• _Data for this exercise_:
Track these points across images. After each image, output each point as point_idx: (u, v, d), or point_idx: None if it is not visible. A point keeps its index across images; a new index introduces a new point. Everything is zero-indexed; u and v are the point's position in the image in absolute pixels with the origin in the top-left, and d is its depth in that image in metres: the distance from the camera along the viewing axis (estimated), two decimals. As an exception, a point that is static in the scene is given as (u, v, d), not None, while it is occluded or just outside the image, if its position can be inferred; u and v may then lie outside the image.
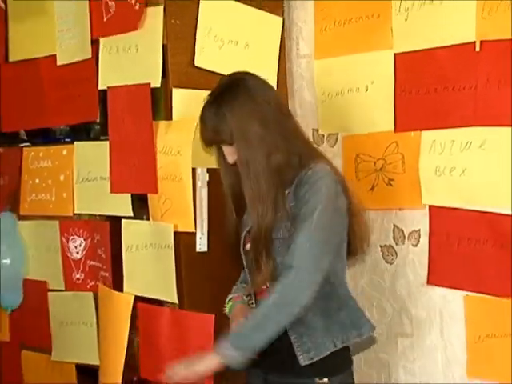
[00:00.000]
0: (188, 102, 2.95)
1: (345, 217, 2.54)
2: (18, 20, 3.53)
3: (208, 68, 2.96)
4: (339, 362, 2.57)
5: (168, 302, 3.00)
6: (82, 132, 3.30)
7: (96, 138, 3.24)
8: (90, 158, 3.13)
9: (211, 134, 2.50)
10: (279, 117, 2.51)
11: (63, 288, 3.27)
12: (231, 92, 2.54)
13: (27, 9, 3.47)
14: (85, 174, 3.17)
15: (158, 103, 2.97)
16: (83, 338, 3.21)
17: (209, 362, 2.43)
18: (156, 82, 2.87)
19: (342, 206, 2.51)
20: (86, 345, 3.25)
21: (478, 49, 2.61)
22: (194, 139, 2.86)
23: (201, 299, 3.02)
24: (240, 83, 2.57)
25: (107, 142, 3.06)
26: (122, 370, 3.08)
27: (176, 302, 2.95)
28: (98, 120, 3.23)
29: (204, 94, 2.72)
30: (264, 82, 2.59)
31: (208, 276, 3.05)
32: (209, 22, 2.96)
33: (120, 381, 3.13)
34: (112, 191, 3.04)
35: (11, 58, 3.52)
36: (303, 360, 2.48)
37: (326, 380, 2.54)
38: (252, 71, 2.92)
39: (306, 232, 2.39)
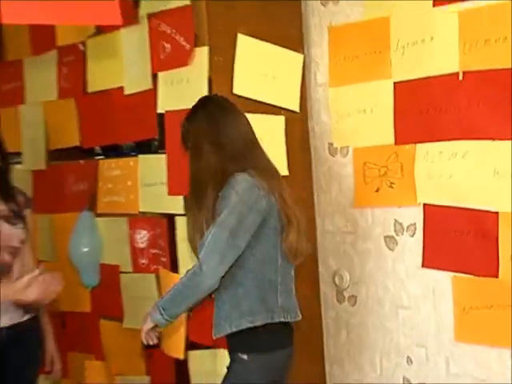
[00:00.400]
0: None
1: (264, 216, 2.56)
2: (95, 59, 3.60)
3: (244, 95, 3.09)
4: (259, 343, 2.64)
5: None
6: (144, 147, 3.37)
7: (155, 152, 3.32)
8: (151, 168, 3.25)
9: (182, 140, 2.69)
10: (228, 135, 2.63)
11: (131, 270, 3.38)
12: (197, 112, 2.71)
13: (101, 51, 3.57)
14: (147, 180, 3.28)
15: None
16: (148, 309, 3.33)
17: (146, 321, 2.62)
18: None
19: (261, 209, 2.54)
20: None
21: (461, 78, 2.76)
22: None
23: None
24: (204, 107, 2.74)
25: (164, 155, 3.19)
26: (184, 335, 3.16)
27: None
28: (157, 137, 3.31)
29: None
30: (224, 107, 2.73)
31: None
32: (244, 58, 3.09)
33: (183, 344, 3.18)
34: (169, 194, 3.16)
35: (89, 90, 3.62)
36: (213, 334, 2.65)
37: (245, 356, 2.64)
38: (279, 98, 3.18)
39: (215, 230, 2.47)
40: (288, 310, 2.71)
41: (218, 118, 2.69)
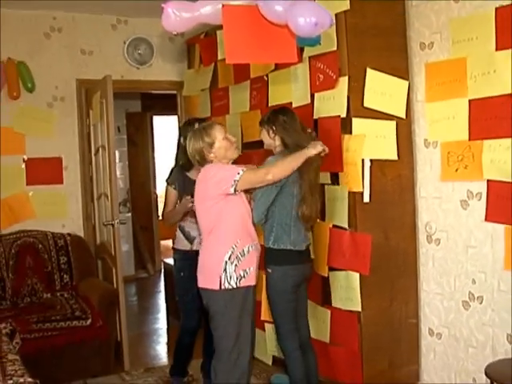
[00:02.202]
0: (361, 126, 3.32)
1: (281, 186, 3.06)
2: (274, 85, 3.91)
3: (371, 107, 3.34)
4: (279, 259, 3.14)
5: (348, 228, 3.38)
6: None
7: None
8: None
9: (262, 121, 3.26)
10: (284, 130, 3.13)
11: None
12: (273, 113, 3.23)
13: (278, 80, 3.86)
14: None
15: (344, 125, 3.33)
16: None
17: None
18: (343, 115, 3.32)
19: (279, 183, 3.05)
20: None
21: (512, 97, 2.94)
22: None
23: (366, 227, 3.36)
24: (279, 111, 3.24)
25: None
26: (326, 262, 3.44)
27: (346, 226, 3.36)
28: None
29: (370, 121, 3.25)
30: (290, 113, 3.20)
31: (369, 214, 3.38)
32: (370, 83, 3.34)
33: (326, 267, 3.44)
34: (320, 171, 3.29)
35: (270, 104, 3.92)
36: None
37: (269, 270, 3.17)
38: (392, 109, 3.35)
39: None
40: (297, 242, 3.17)
41: (286, 118, 3.17)
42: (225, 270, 2.98)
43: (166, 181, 3.72)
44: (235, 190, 2.96)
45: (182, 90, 5.17)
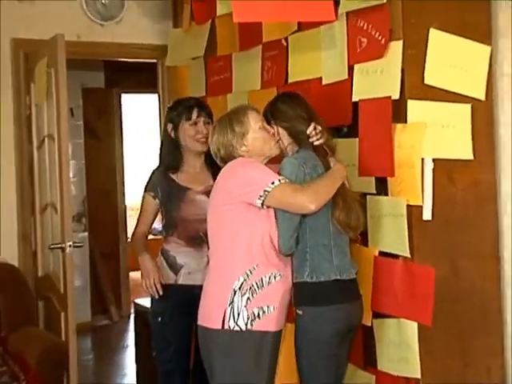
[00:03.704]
0: (420, 110, 3.31)
1: None
2: (296, 52, 3.93)
3: (435, 85, 3.34)
4: (315, 296, 3.13)
5: (401, 256, 3.35)
6: (333, 132, 3.45)
7: (343, 137, 3.59)
8: (340, 151, 3.41)
9: (267, 114, 3.32)
10: (289, 118, 3.25)
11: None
12: (270, 104, 3.35)
13: (303, 45, 3.88)
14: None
15: (397, 111, 3.31)
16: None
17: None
18: (396, 95, 3.31)
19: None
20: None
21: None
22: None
23: (426, 255, 3.35)
24: (277, 97, 3.41)
25: (355, 139, 3.49)
26: (369, 305, 3.46)
27: (408, 255, 3.32)
28: (349, 123, 3.57)
29: (433, 105, 3.27)
30: (290, 97, 3.36)
31: (430, 238, 3.38)
32: (435, 51, 3.33)
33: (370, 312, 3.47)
34: (360, 175, 3.48)
35: (290, 80, 3.97)
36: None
37: (300, 312, 3.16)
38: (466, 87, 3.41)
39: None
40: (343, 268, 3.19)
41: (287, 104, 3.30)
42: (232, 302, 3.05)
43: (145, 187, 3.81)
44: (262, 204, 3.06)
45: (165, 58, 5.20)
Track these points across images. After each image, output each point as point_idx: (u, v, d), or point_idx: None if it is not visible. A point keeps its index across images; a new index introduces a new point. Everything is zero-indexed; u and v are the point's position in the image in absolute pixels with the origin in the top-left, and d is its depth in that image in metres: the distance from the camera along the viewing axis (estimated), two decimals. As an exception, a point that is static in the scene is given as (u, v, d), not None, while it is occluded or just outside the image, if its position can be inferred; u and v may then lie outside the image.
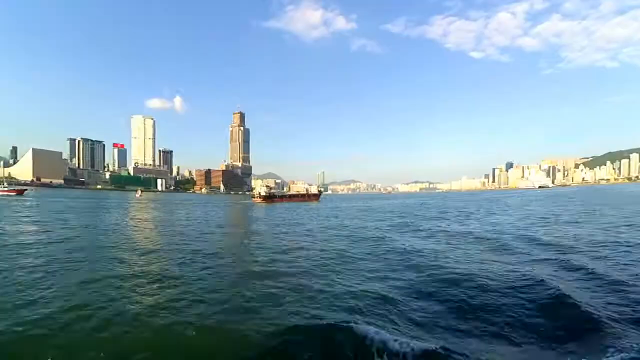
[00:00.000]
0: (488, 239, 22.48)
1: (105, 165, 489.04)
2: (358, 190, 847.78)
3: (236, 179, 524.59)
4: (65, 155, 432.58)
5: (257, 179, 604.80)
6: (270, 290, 11.71)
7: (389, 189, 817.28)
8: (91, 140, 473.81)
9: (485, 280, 12.48)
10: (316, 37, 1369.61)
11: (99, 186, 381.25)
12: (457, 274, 13.50)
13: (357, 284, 12.67)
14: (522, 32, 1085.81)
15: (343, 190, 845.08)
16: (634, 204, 50.98)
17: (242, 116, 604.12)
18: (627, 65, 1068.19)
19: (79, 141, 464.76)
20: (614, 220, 31.16)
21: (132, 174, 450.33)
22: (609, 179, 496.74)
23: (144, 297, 10.87)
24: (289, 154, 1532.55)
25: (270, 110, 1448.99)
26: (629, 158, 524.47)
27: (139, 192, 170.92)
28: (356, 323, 8.34)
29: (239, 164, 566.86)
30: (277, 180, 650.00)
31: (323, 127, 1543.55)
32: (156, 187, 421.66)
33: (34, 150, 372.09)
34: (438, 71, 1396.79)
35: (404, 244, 21.14)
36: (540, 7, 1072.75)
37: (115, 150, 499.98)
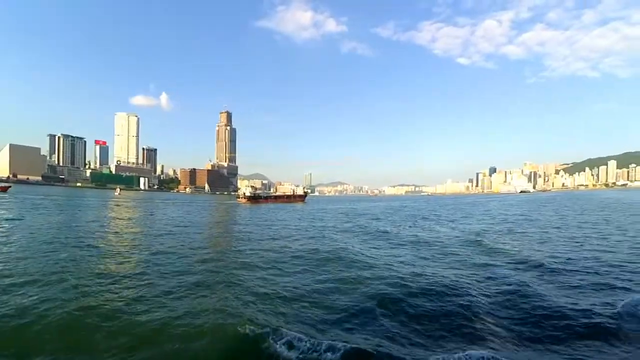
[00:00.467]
0: (434, 244, 22.45)
1: (87, 162, 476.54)
2: (345, 192, 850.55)
3: (222, 179, 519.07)
4: (45, 151, 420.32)
5: (244, 179, 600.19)
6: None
7: (376, 191, 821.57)
8: (72, 137, 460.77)
9: (411, 284, 12.54)
10: (307, 38, 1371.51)
11: (78, 184, 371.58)
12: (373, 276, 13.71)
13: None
14: (507, 40, 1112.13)
15: (330, 192, 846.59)
16: (602, 210, 52.13)
17: (229, 115, 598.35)
18: (607, 75, 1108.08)
19: (59, 137, 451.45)
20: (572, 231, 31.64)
21: (113, 172, 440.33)
22: (587, 185, 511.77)
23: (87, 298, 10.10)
24: (277, 155, 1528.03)
25: (258, 111, 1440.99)
26: (607, 165, 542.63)
27: (118, 190, 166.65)
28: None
29: (225, 164, 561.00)
30: (264, 181, 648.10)
31: (312, 129, 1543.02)
32: (138, 186, 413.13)
33: (11, 145, 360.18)
34: (426, 76, 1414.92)
35: (348, 246, 21.27)
36: (525, 16, 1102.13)
37: (97, 147, 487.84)
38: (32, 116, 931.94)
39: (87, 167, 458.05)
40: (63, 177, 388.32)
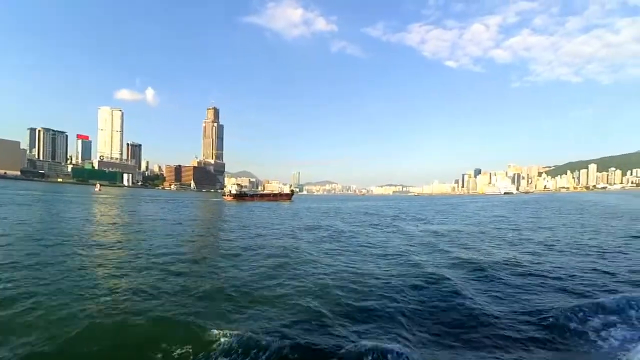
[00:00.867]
0: (387, 244, 22.64)
1: (69, 157, 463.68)
2: (333, 191, 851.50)
3: (208, 176, 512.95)
4: (25, 145, 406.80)
5: (231, 177, 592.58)
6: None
7: (364, 191, 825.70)
8: (53, 131, 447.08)
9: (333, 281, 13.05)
10: (297, 35, 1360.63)
11: (59, 179, 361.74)
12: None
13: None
14: (495, 44, 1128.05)
15: (318, 190, 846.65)
16: (578, 213, 53.06)
17: (216, 112, 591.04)
18: (590, 80, 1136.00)
19: (39, 131, 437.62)
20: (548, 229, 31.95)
21: (96, 167, 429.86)
22: (568, 188, 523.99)
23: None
24: (265, 153, 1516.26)
25: (247, 108, 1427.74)
26: (587, 168, 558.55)
27: (98, 186, 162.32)
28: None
29: (212, 161, 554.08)
30: (252, 179, 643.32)
31: (301, 128, 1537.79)
32: (122, 182, 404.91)
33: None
34: (415, 78, 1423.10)
35: (301, 246, 21.57)
36: (512, 21, 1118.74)
37: (80, 142, 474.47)
38: (11, 109, 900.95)
39: (68, 162, 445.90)
40: (43, 172, 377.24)
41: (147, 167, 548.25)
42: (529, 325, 9.11)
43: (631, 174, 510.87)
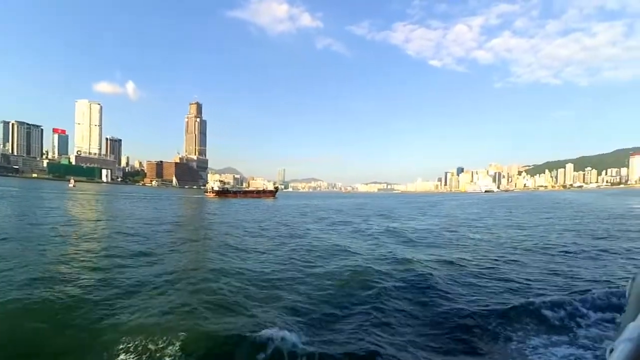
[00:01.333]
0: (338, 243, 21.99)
1: (44, 152, 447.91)
2: (319, 188, 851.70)
3: (191, 173, 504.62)
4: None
5: (215, 173, 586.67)
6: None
7: (349, 188, 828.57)
8: (27, 124, 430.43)
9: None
10: (282, 31, 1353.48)
11: (34, 175, 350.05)
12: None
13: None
14: (477, 45, 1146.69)
15: (304, 188, 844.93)
16: (551, 210, 53.81)
17: (199, 107, 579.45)
18: (568, 83, 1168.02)
19: (13, 124, 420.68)
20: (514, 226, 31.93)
21: (73, 162, 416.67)
22: (546, 186, 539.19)
23: None
24: (250, 150, 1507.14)
25: (232, 104, 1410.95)
26: (565, 168, 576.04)
27: (72, 182, 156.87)
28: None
29: (195, 157, 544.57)
30: (236, 176, 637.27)
31: (287, 124, 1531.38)
32: (100, 178, 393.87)
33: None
34: (400, 76, 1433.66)
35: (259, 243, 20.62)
36: (494, 23, 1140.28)
37: (56, 136, 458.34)
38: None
39: (44, 157, 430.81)
40: (17, 167, 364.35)
41: (127, 163, 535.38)
42: (444, 328, 8.74)
43: (606, 174, 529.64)
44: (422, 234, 26.22)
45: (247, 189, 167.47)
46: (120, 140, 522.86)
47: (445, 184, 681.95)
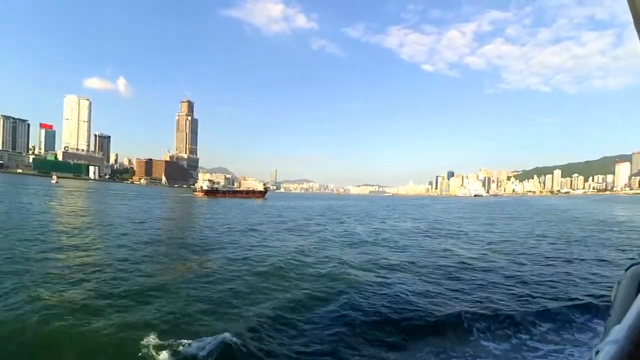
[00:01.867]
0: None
1: (31, 147, 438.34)
2: (311, 190, 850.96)
3: (181, 171, 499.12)
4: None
5: (206, 172, 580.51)
6: None
7: (341, 190, 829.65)
8: (13, 118, 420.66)
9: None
10: (277, 31, 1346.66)
11: (19, 170, 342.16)
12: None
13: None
14: (470, 51, 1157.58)
15: (296, 189, 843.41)
16: (532, 217, 53.87)
17: (190, 105, 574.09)
18: (558, 90, 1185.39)
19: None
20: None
21: (60, 158, 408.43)
22: (534, 192, 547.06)
23: None
24: (243, 149, 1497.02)
25: (225, 103, 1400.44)
26: (553, 174, 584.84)
27: (55, 178, 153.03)
28: None
29: (185, 156, 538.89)
30: (228, 175, 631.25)
31: (280, 125, 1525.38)
32: (88, 175, 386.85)
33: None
34: (394, 80, 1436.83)
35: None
36: (486, 29, 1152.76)
37: (43, 131, 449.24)
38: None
39: (30, 152, 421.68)
40: (2, 162, 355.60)
41: (116, 160, 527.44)
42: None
43: (592, 180, 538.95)
44: (396, 237, 25.65)
45: (236, 189, 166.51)
46: (110, 137, 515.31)
47: (436, 188, 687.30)
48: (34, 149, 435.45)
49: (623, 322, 1.02)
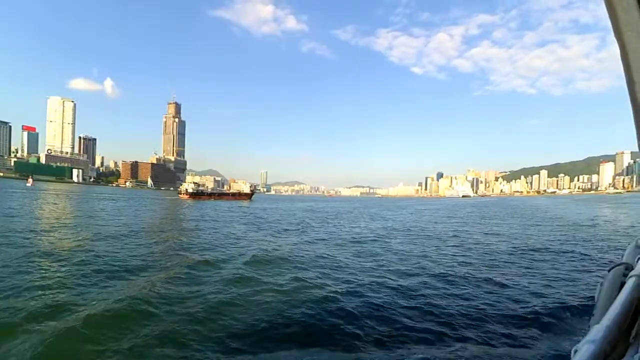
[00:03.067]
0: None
1: (14, 150, 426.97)
2: (302, 192, 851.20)
3: (168, 174, 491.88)
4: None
5: (196, 175, 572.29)
6: None
7: (332, 192, 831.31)
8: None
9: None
10: (267, 33, 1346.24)
11: (0, 174, 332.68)
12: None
13: None
14: (458, 54, 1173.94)
15: (287, 191, 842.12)
16: (513, 217, 53.12)
17: (177, 107, 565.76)
18: (543, 92, 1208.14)
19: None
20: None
21: (43, 161, 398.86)
22: (522, 192, 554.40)
23: None
24: (233, 152, 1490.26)
25: (214, 105, 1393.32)
26: (539, 174, 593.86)
27: (30, 180, 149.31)
28: None
29: (172, 158, 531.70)
30: (218, 178, 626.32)
31: (270, 127, 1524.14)
32: (71, 178, 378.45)
33: None
34: (383, 82, 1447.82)
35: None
36: (474, 32, 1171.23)
37: (25, 133, 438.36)
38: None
39: (13, 155, 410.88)
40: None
41: (102, 163, 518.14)
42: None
43: (578, 180, 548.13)
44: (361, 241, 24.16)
45: (222, 191, 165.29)
46: (95, 139, 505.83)
47: (426, 189, 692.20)
48: (17, 152, 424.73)
49: (601, 322, 1.07)
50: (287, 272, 14.21)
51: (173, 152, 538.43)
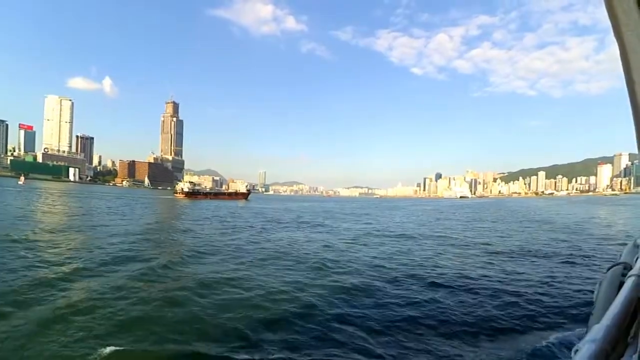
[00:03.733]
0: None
1: (11, 149, 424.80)
2: (300, 192, 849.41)
3: (165, 174, 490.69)
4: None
5: (194, 174, 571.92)
6: None
7: (330, 192, 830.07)
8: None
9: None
10: (266, 33, 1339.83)
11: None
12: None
13: None
14: (458, 55, 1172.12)
15: (286, 191, 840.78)
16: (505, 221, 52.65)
17: (175, 106, 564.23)
18: (543, 94, 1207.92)
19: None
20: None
21: (40, 160, 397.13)
22: (520, 193, 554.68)
23: None
24: (231, 152, 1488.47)
25: (215, 104, 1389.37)
26: (537, 175, 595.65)
27: (22, 179, 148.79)
28: None
29: (170, 157, 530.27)
30: (216, 178, 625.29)
31: (269, 127, 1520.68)
32: (68, 177, 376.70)
33: None
34: (383, 82, 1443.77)
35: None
36: (474, 33, 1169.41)
37: (22, 132, 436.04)
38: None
39: (10, 154, 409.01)
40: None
41: (99, 162, 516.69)
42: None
43: (576, 182, 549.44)
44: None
45: (218, 191, 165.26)
46: (92, 138, 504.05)
47: (424, 190, 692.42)
48: (13, 150, 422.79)
49: (601, 321, 1.08)
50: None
51: (171, 152, 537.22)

• _Task to carry out_: Of the lines above, retype only those from the line containing "9: (333, 281, 13.05)" through the line containing "27: (98, 186, 162.32)", including both, exactly.

• _Finished task_:
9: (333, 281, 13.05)
10: (297, 35, 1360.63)
11: (59, 179, 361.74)
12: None
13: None
14: (495, 44, 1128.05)
15: (318, 190, 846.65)
16: (578, 213, 53.06)
17: (216, 112, 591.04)
18: (590, 80, 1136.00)
19: (39, 131, 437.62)
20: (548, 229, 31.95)
21: (96, 167, 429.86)
22: (568, 188, 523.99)
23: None
24: (265, 153, 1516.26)
25: (247, 108, 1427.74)
26: (587, 168, 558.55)
27: (98, 186, 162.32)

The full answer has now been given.